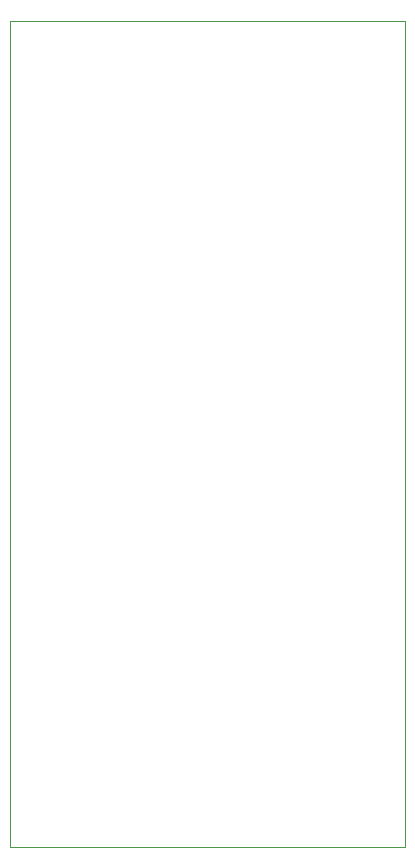
<source format=gbr>
%TF.GenerationSoftware,KiCad,Pcbnew,8.0.6-8.0.6-0~ubuntu22.04.1*%
%TF.CreationDate,2024-11-25T01:07:46+09:00*%
%TF.ProjectId,Cduino,43647569-6e6f-42e6-9b69-6361645f7063,rev?*%
%TF.SameCoordinates,Original*%
%TF.FileFunction,Profile,NP*%
%FSLAX46Y46*%
G04 Gerber Fmt 4.6, Leading zero omitted, Abs format (unit mm)*
G04 Created by KiCad (PCBNEW 8.0.6-8.0.6-0~ubuntu22.04.1) date 2024-11-25 01:07:46*
%MOMM*%
%LPD*%
G01*
G04 APERTURE LIST*
%TA.AperFunction,Profile*%
%ADD10C,0.050000*%
%TD*%
G04 APERTURE END LIST*
D10*
X114000000Y-36550000D02*
X147400000Y-36550000D01*
X147400000Y-106500000D01*
X114000000Y-106500000D01*
X114000000Y-36550000D01*
M02*

</source>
———
#### Work to be completed
Would you return the data exactly as written, without the pictures?

#### Response
<source format=gbr>
%TF.GenerationSoftware,KiCad,Pcbnew,8.0.6-8.0.6-0~ubuntu22.04.1*%
%TF.CreationDate,2024-11-25T01:07:46+09:00*%
%TF.ProjectId,Cduino,43647569-6e6f-42e6-9b69-6361645f7063,rev?*%
%TF.SameCoordinates,Original*%
%TF.FileFunction,Profile,NP*%
%FSLAX46Y46*%
G04 Gerber Fmt 4.6, Leading zero omitted, Abs format (unit mm)*
G04 Created by KiCad (PCBNEW 8.0.6-8.0.6-0~ubuntu22.04.1) date 2024-11-25 01:07:46*
%MOMM*%
%LPD*%
G01*
G04 APERTURE LIST*
%TA.AperFunction,Profile*%
%ADD10C,0.050000*%
%TD*%
G04 APERTURE END LIST*
D10*
X114000000Y-36550000D02*
X147400000Y-36550000D01*
X147400000Y-106500000D01*
X114000000Y-106500000D01*
X114000000Y-36550000D01*
M02*

</source>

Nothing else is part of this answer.